In this world, there are great men who have excelled at many callings. Some are great statesmen who lead their nations. Some are fantastically talented musicians, artists, teachers and such who, like a moth drawn to a flame, follow their muse.

Me? I’m pretty great myself. At what, you ask? Well, like that same moth drawn to a flame, I am one of the world’s greatest experts at embarking on wild goose chases.

Let someone glibly slip out that they know a piece of woods where you have to constantly duck your head to avoid flushing ruffed grouse and I will hike 6 miles into the hinterlands to reach said piece of woods, regularly returning with a pocketful of unfired shells, aching bunions and a desire to permanently maim the aforementioned informant.

Same goes for hidden potholes so full of ducks that any new arrivals have to perch in a tree to wait for an open space of water in which to fit. Ditto for fabulous forgotten spring ponds and creeks with brook trout the size of muskies there for the taking by any intrepid angler with dreams of returning as a local hero from a magical piscatorial pursuit.

I could go on and on about the millions of wild goose chases I have been on, but without the space a respectable historical tome requires for a complete and truthful telling, I’ll simply skip to my latest forgettable foray.

Last week, while hoisting a cool one at Buster’s Emporium, a self-proclaimed reliable source of fishing information sidled up to me, held up an empty mug and whispered that for the price of a refill, he would tell me of a hidden gem where an ambitious angler could haul in enough lunker bass in an hour to fill a full-sized tanker truck generally used to haul propane gas.

A sucker for such reliable information, I listened intently as one Hector Goodnight laid out the route for me to follow if I wanted to fish his secret spot. That information was only given after he had taken a generous “swig” of his brew that drained half of a quart-sized mug.

With a wink of his eye and after extracting a solemn vow from me to never even hint of the place to anyone else, he told me how to get there.

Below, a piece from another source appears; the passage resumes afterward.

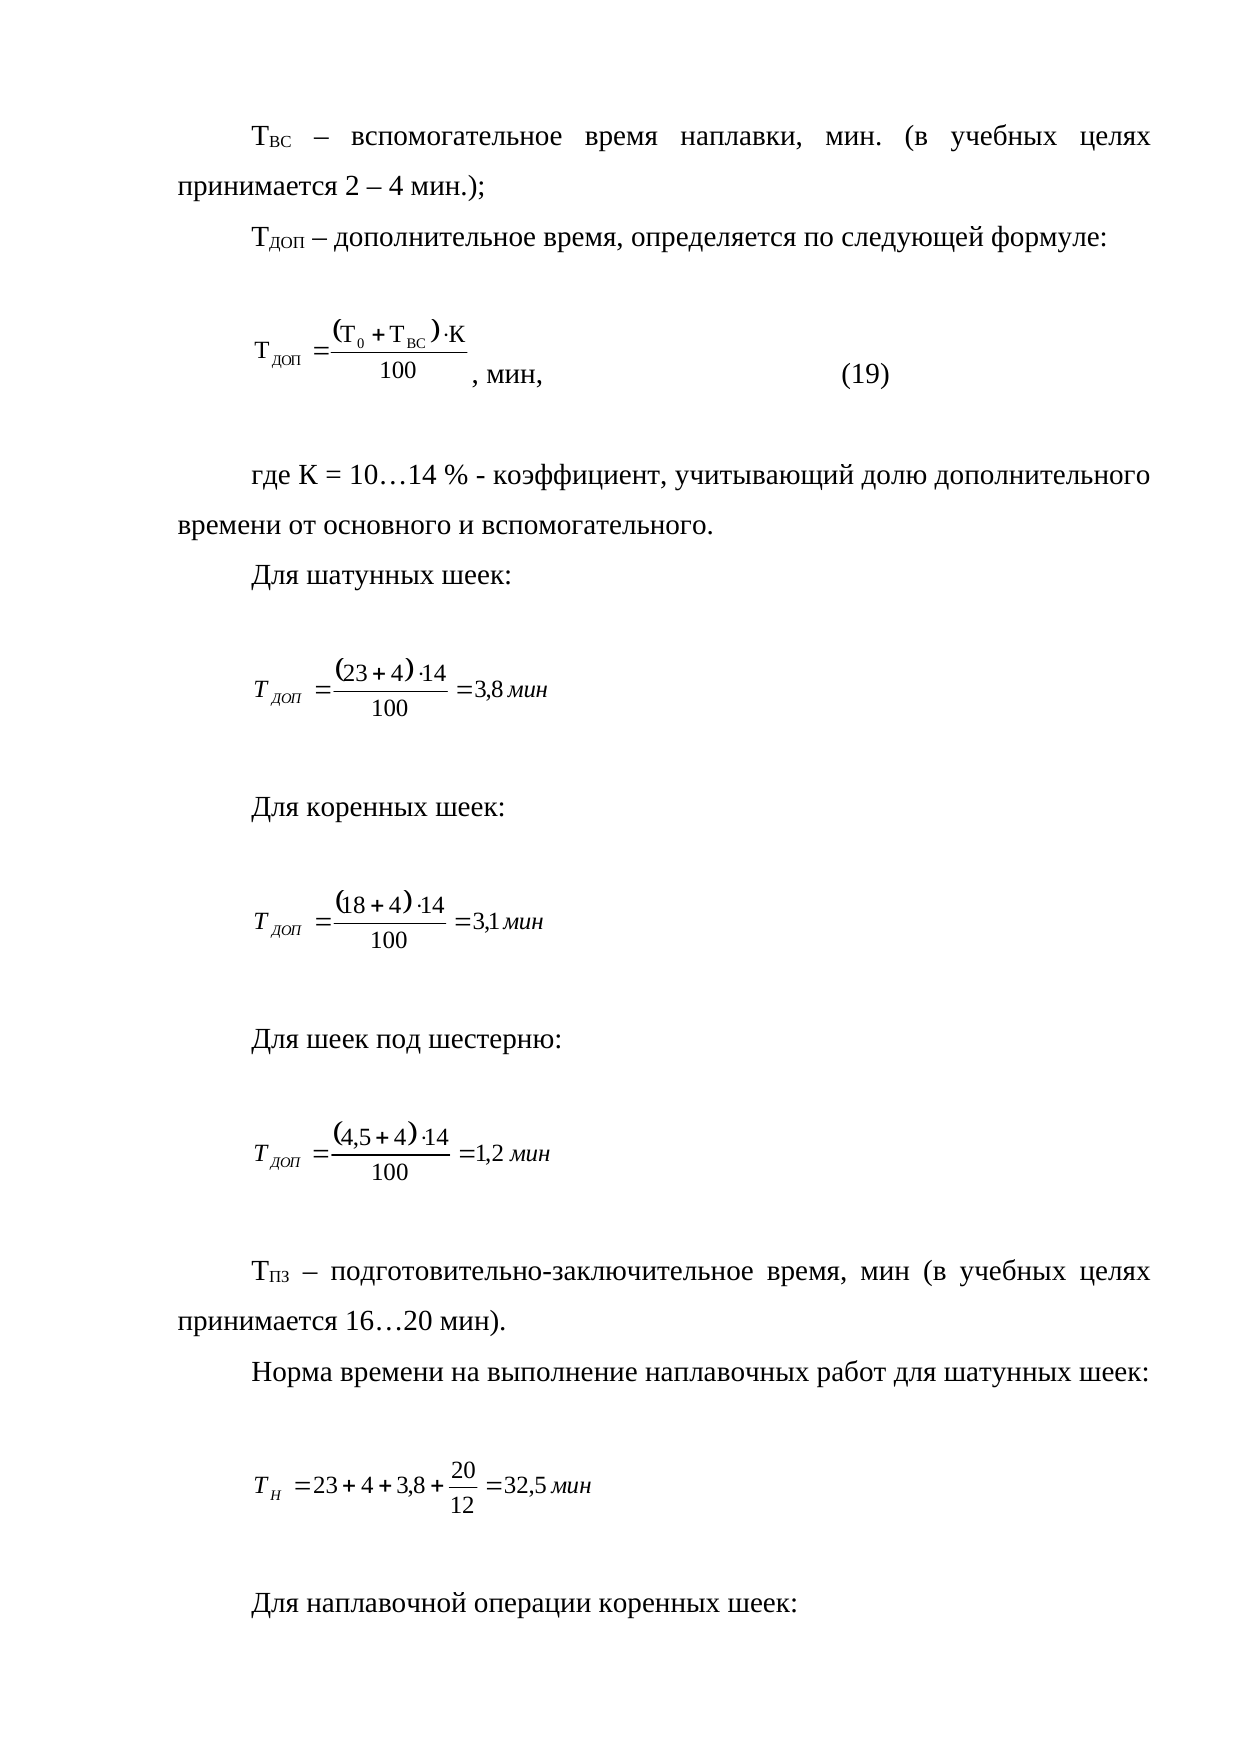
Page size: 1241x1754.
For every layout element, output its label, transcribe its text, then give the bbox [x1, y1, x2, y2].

The directions went something like “You take dat road outta Sayner headin’ north fer 18 miles — not 17, not 19, but 18 perzactly.”

He added “Then you sorta drift off to the right on a two-rut goat path you’ll see that runs in the general direction of Land O’ Lakes. Stay on that for 400 hunnert yards and then, you’ll be there. Got a nice landing there which you can bick into wit’ your boat.”

There was one final parting shot he added. “Sonny boy, you might still be wet behind the ears a leetle bit, but even you ought to ketch at least a dozen 5-pounders.”

After providing him with another of those giant mugs filled with his favorite Milwaukee canned pop, which he drained in two draughts, I was on my way. Here’s how it went.

His 18 miles turned into 34 miles without seeing so much as a hint of a two-rut goat path sorta drifting off to the right. I finally saw a sign that said Watersmeet, Mich., 1/4 mile. Having only to run over one small patch of popple saplings to get turned around, I headed back.

Twelve miles north of Sayner, I finally found the goat path. Four hundred yards turned into 2 miles of a jungle of alder brush, young maples and blackberry bushes before I finally glimpsed a little blue through a slight opening in a jack pine plantation.

With inches to spare on each side of the vehicle, I idled toward the lake, if you could call 20 acres of weed-covered water a lake, carted my kayak down a 100-foot steep slide he had advertised as very gentle and set out with some misgivings to find all those 5-pound bass.

Believe it or not — and this is the truth, the whole truth and nothing but the truth — on my very first cast I hooked into a good fish. After a tussle, I brought aboard a nice 18-inch largemouth, not a 5-pounder, but a nice fish nonetheless.

After three more hours of circling the pond, making endless casts, trying every lure I owned while soaking fat nightcrawlers at the same time, I finally gave up any thought of catching just one more minnow-sized bass, much less a 5-pounder. Then 10 yards from the “landing,” I finally caught another, a whopper of a 10-inch bass.

Worn to a frazzle, mad as a wet hen at myself for being foolish enough to listen to the likes of Hector, much less spending a $20 bill on his two mugs of liquid refreshment, I solemnly swore that never again would I even think about departing on another wild goose chase.

Then on an impulse, I stopped at Buster’s on the way home for one of those giant mugs of liquid refreshment myself. Another thoroughly reliable source greeted me at the door. He opened with, “Hey, you young whippersnapper. I?hear you like to ketch dem big fishes. Have I got a place for you.”

Two mugs later, both drained by my reliable informant, I learned of a place where walleyes tend to jump into your boat just to keep you company. I’ll be going there soon.

What can I say? I like wild “gooses.”